In view of the high costs for electricity and heating that we are currently seeing, the answer is buying a system to generate plannable amounts of solar electricity for self-supply at plannable costs. The electricity supply aside, companies are having to deal with rising interest rates and soaring costs. That is why many are interested in financing and energy services such as energy contracting. Energy contracting enables commercial and industrial customers to procure cost-efficient PV electricity generated on their own rooftop without having to make the investment themselves and without having to maintain the system. Customers who are looking to bring down their electricity bills by using PV generally have no interest in being involved in the actual operation of the installation. They like to delegate this to large, experienced service providers who combine high-quality components for an optimized result, and who do not just sell installations, but also lease or contract them out. This allows companies to concentrate on their core business.
Some German federal states have recently introduced a law that requires new commercial buildings and new roofs on existing buildings to be equipped with PV systems. Will this policy boost the expansion of commercial solar roofs in Germany?
There has been a growing interest in solar installations even without this law. Most companies will opt for this cost-efficient way of obtaining electricity when constructing a new building. Nevertheless, the law is an important message to companies: Solar energy does not just make financial sense, it is also a must to protect the climate. So of course the new law will further push the demand for solar installations on commercial properties. That being said, we need to make sure that the obligation to install PV systems does not lead some companies to compromise on quality.

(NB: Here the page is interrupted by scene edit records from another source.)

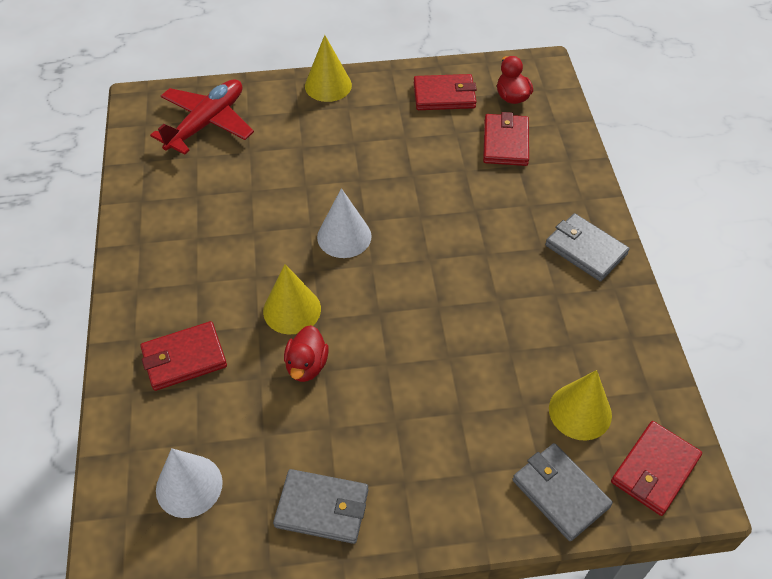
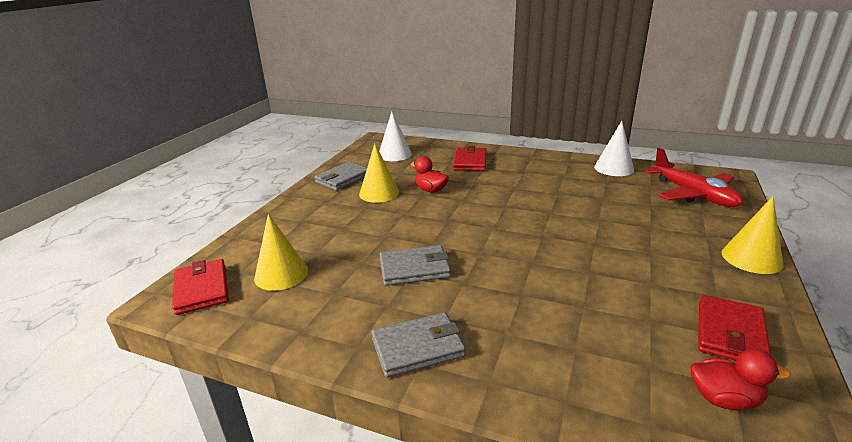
camera: 120 degrees right, 25 degrees down
(292, 310) = (477, 193): yellow cone -> yellow cone (379, 193)
(344, 236) = (530, 223): white cone -> white cone (614, 168)
(505, 142) = (621, 354): red wallet -> none
(560, 493) = (248, 245): grey wallet -> grey wallet (414, 269)

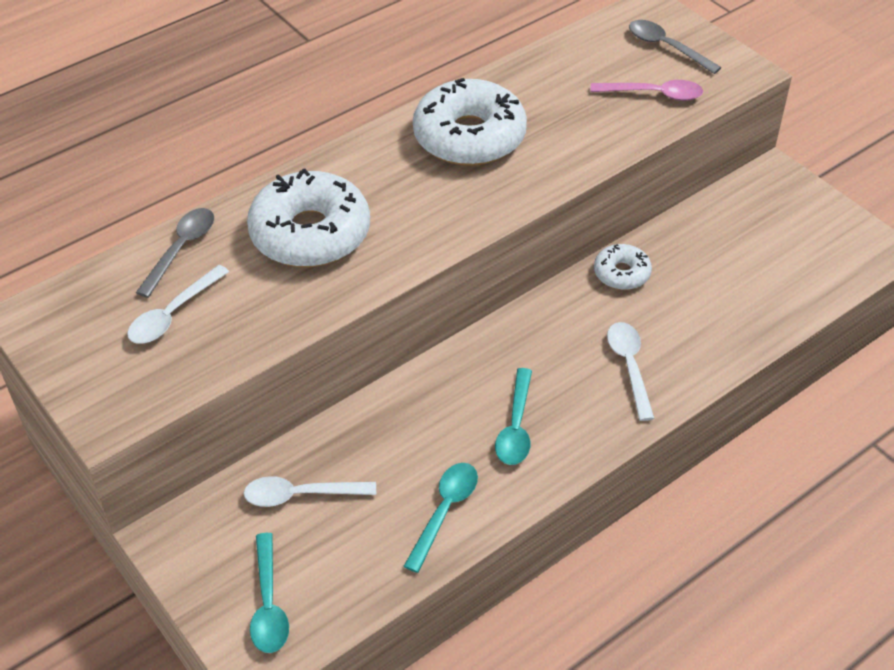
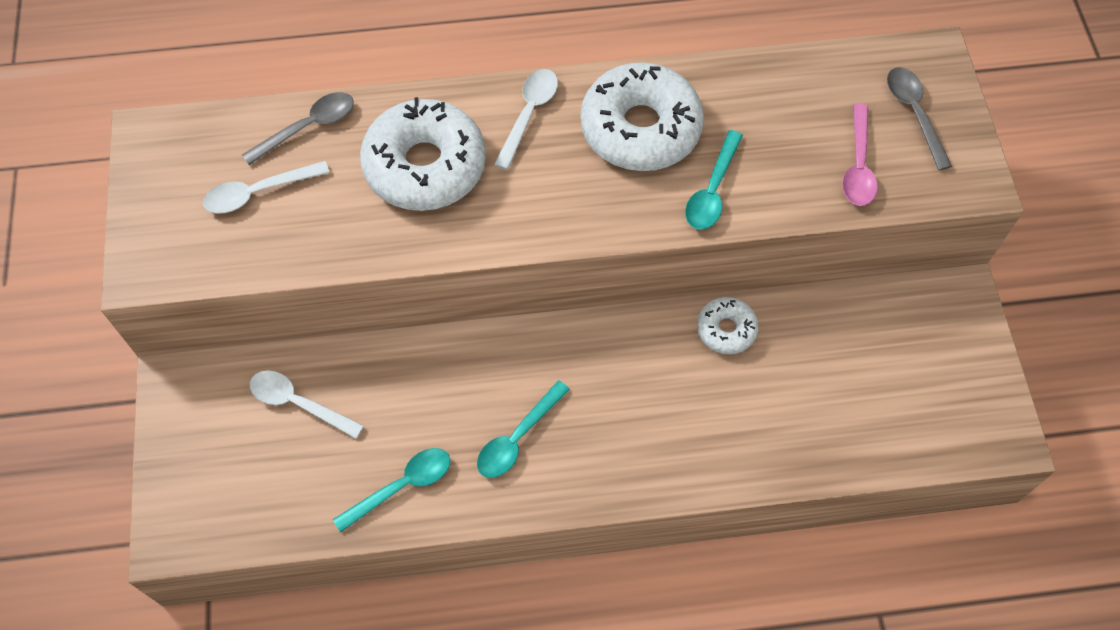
camera: 30 degrees right, 15 degrees up
(268, 604) = (210, 490): turquoise spoon -> turquoise spoon (712, 190)
(629, 366) = (662, 432): white spoon -> white spoon (529, 114)
(654, 94) = (858, 165): pink spoon -> pink spoon turned 60 degrees clockwise

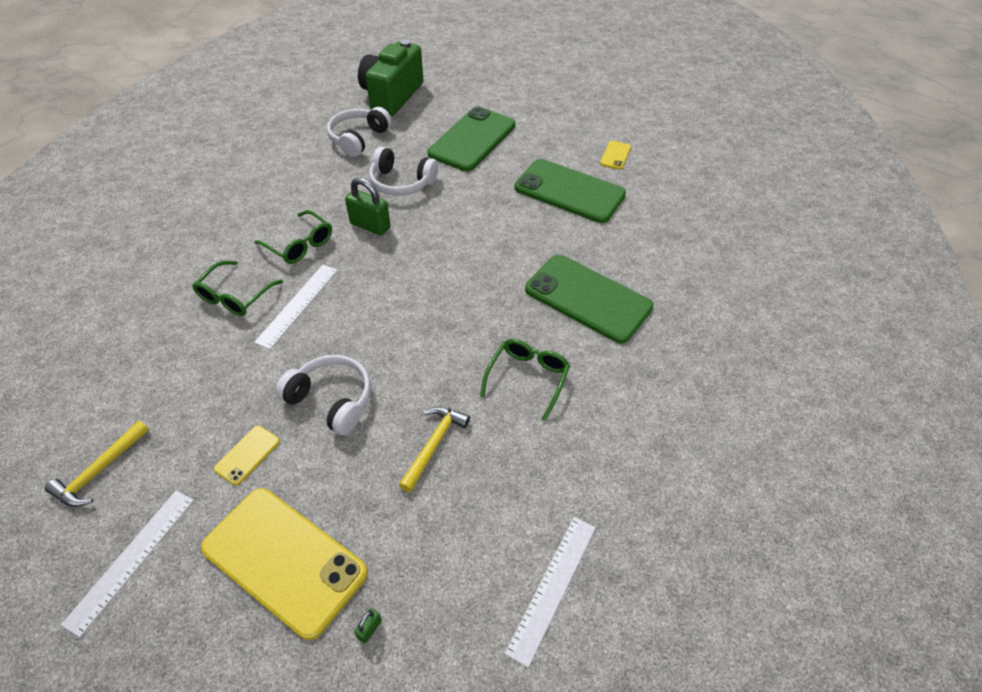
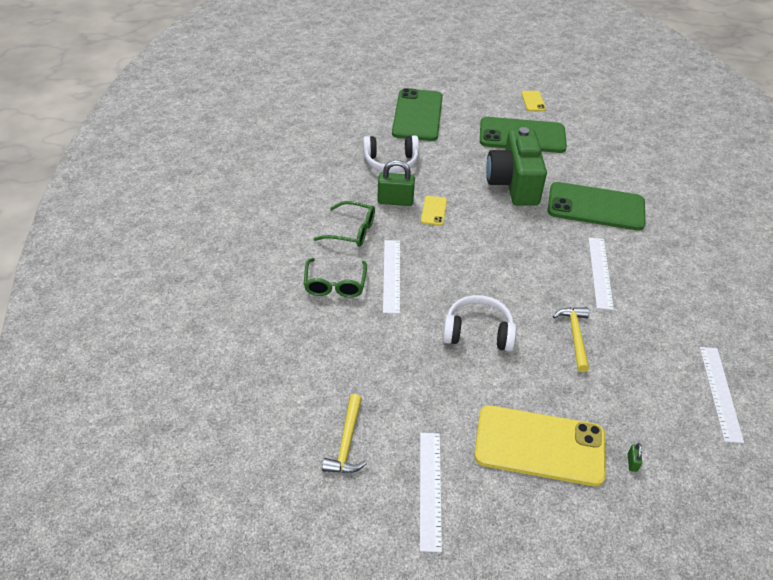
camera: 25 degrees left, 5 degrees down
(247, 455) = (450, 390): yellow phone -> yellow phone (433, 211)
(358, 138) = (325, 137): white headphones -> none
(392, 96) = (322, 96): green camera -> green camera (513, 184)
(527, 378) = (600, 272): green glasses -> white ruler

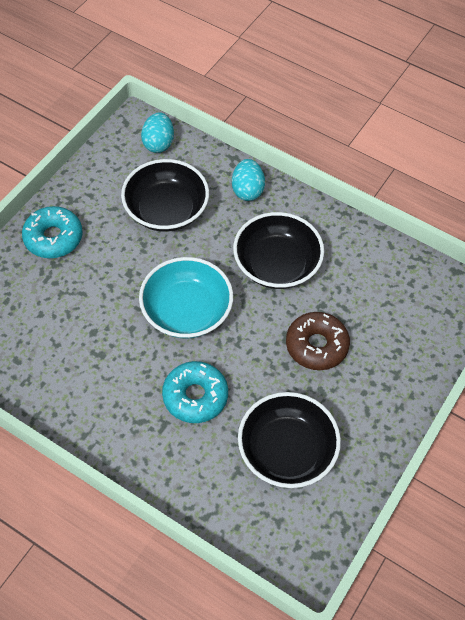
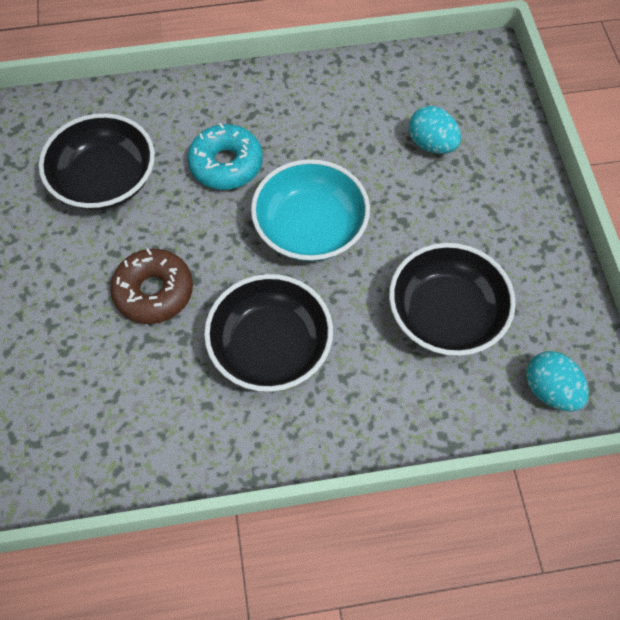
camera: 140 degrees right, 5 degrees up
(53, 238) = (510, 197): turquoise donut -> none
(247, 190) = (389, 414): turquoise egg -> turquoise egg (431, 144)

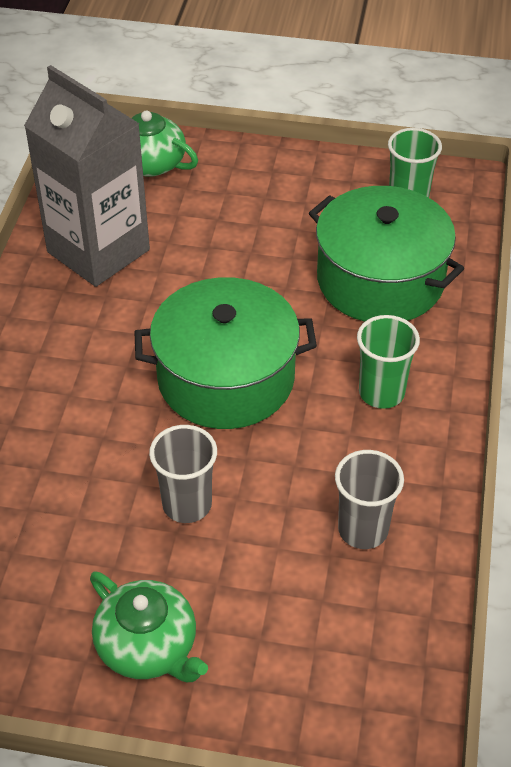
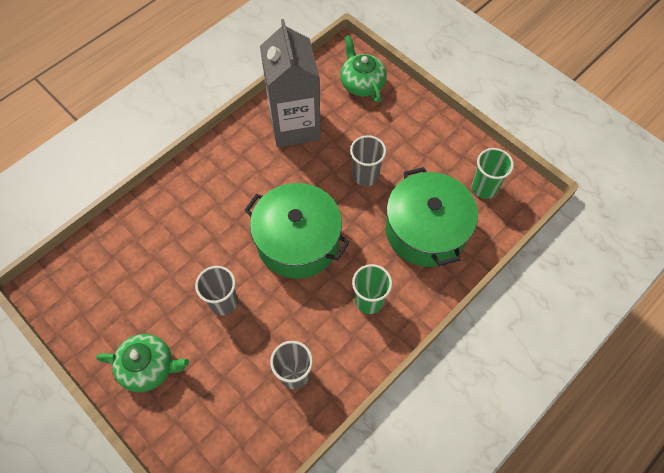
camera: 35 degrees right, 15 degrees up
(148, 646) = (149, 367): green teapot -> green teapot turned 75 degrees counterclockwise
(248, 260) = (365, 176): none -> grey cup

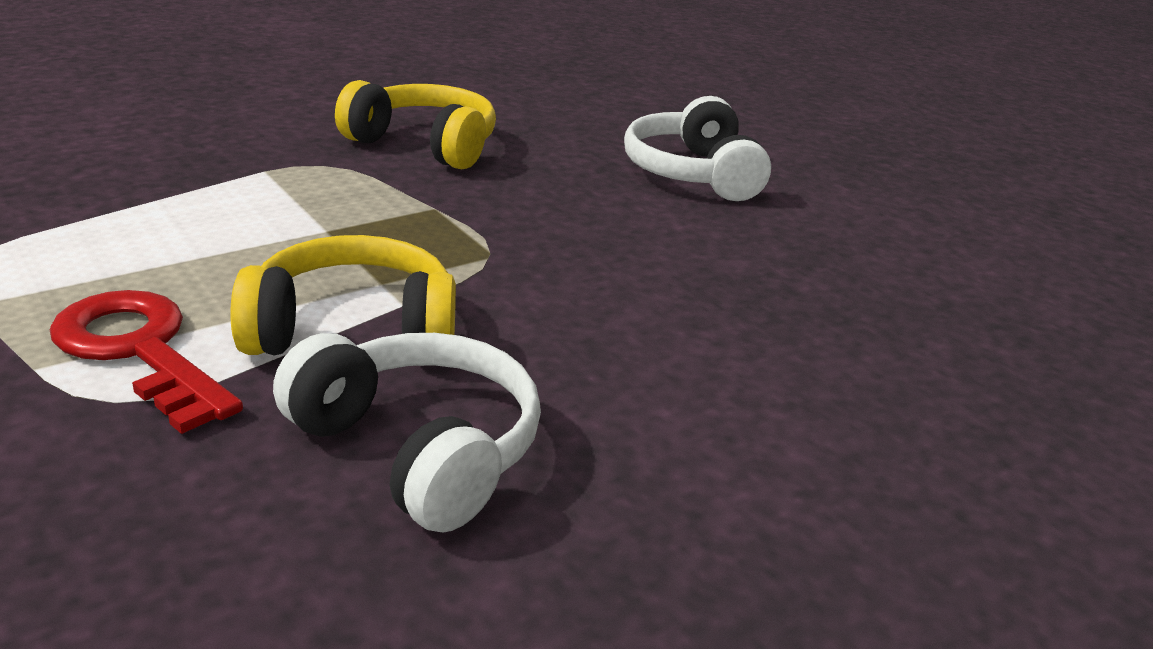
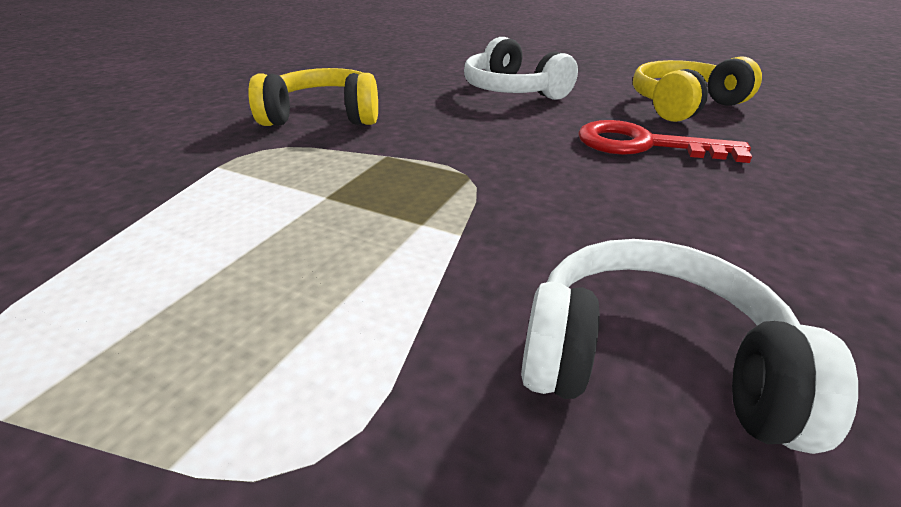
camera: 25 degrees left, 5 degrees up
(139, 351) = (279, 383): red key -> red key (643, 145)
(353, 330) = (453, 272): yellow headphones -> yellow headphones (684, 105)

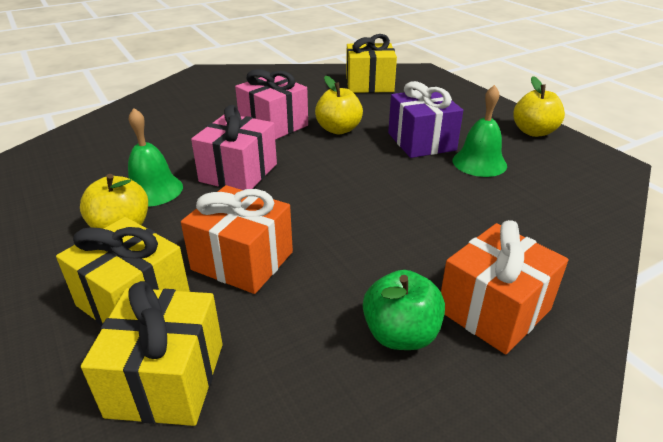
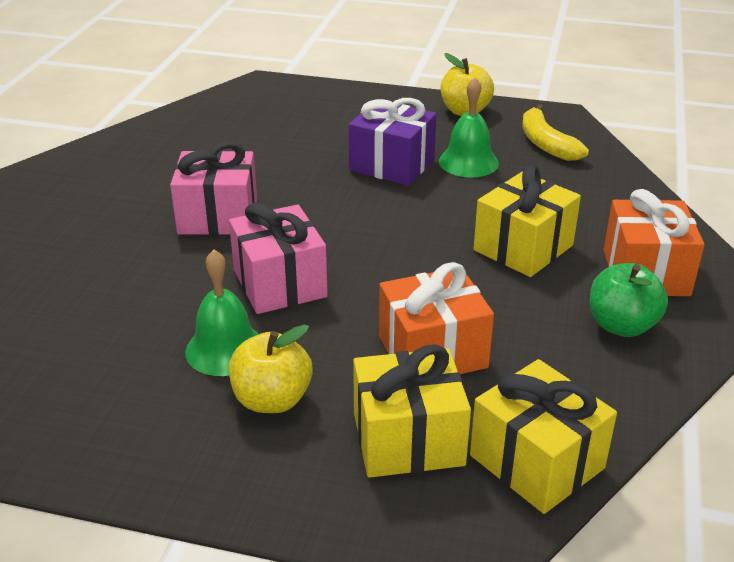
camera: 45 degrees left, 0 degrees up
(338, 129) = (295, 189): yellow apple -> none
(369, 84) = (236, 123): yellow gift -> yellow gift (523, 248)
(566, 177) = (546, 143): none -> yellow banana

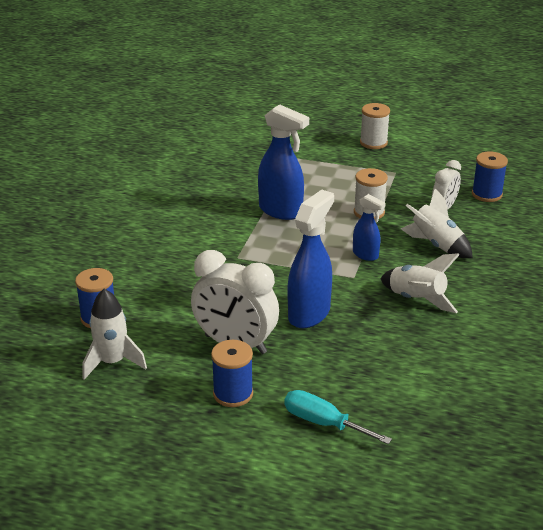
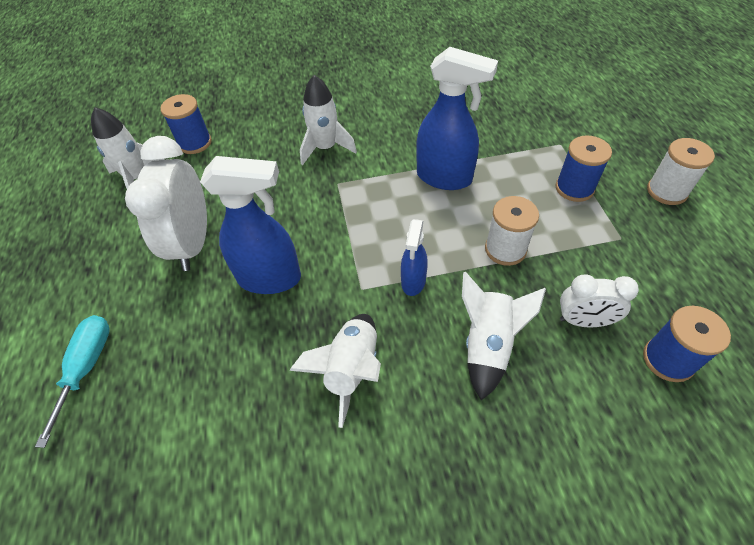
camera: 65 degrees right, 20 degrees up
(189, 251) = (326, 148): none -> white rocket
(233, 394) = (116, 275): blue spool -> blue spool (574, 188)
(281, 211) = (444, 178): blue spray bottle -> blue spray bottle turned 75 degrees counterclockwise

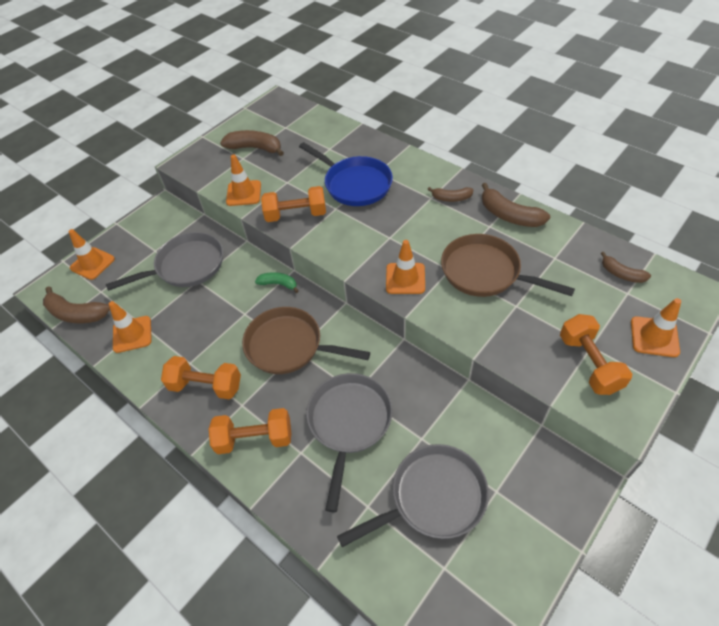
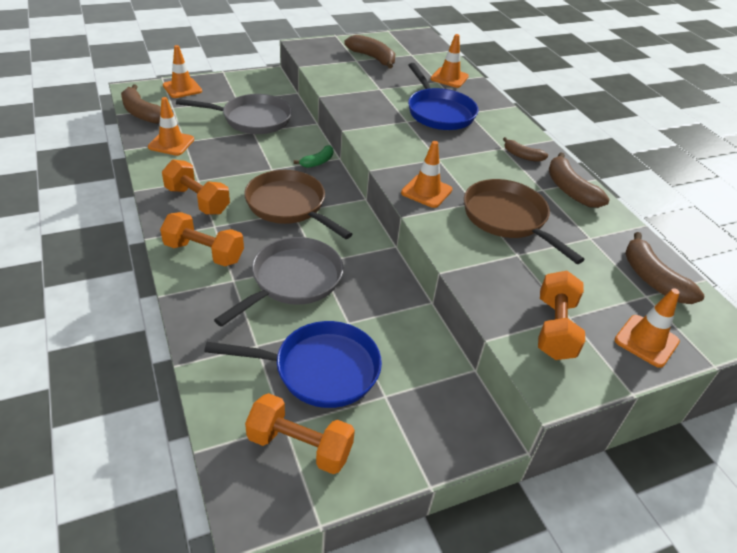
camera: 20 degrees right, 10 degrees down
(244, 193) = (336, 82): orange traffic cone -> orange traffic cone (449, 78)
(278, 284) = (318, 162): green banana -> green banana turned 90 degrees clockwise
(296, 215) = (367, 112): orange dumbbell -> orange dumbbell (300, 446)
(432, 498) = (320, 369): grey pan -> blue pan
(621, 274) = (652, 279): brown banana -> brown banana, size x1.66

Choosing an experienced PV supplier is crucial.
Subsidy caps, investment barriers and mandatory auctions were reasons for the marked drop in demand for commercial solar installations in 2021. Have these bottlenecks been eliminated? What hurdles to implementing mandatory solar installations do commercial operations still face?
I think that the EEG amendment has reduced some hurdles – some of which had been introduced quite recently. In the area of commercial operations, one example is the complicated 50% rule for installations between 300 and 750 kilowatts peak (kWp). According to this rule, only 50% of the electricity that was fed into the grid was remunerated at the market premium – unless the project was part of a public tender, which in turn made self consumption impossible. This rule was introduced with the 2021 amendment of the EEG, and has now been reversed.
A more pressing problem for the foreseeable future is not the demand however. It is the installation capacity. Many customers have to wait for several months, and this is something that should be factored into projects. We can expect that many buildings will be completed and used before the solar installation can actually be taken into operation. This is why we need generous transitional periods for meeting the solar power mandate.
Let’s talk about sector coupling. What trends are you at Hanwha Q Cells observing when it comes to combinations of PV with batteries and e-mobility infrastructure in the commercial sector?
Companies have a high demand for cost-efficient electricity from renewables and for combined solutions that are customized to meet their specific requirements. We are always working on solutions that will expand our range of services for commercial and industrial customers. We are already collaborating with partners to offer companies one-stop-shop solutions that include storage, electromobility and heating infrastructure.
Florian Schmidt spoke to Sarah Hommel de Mendonça.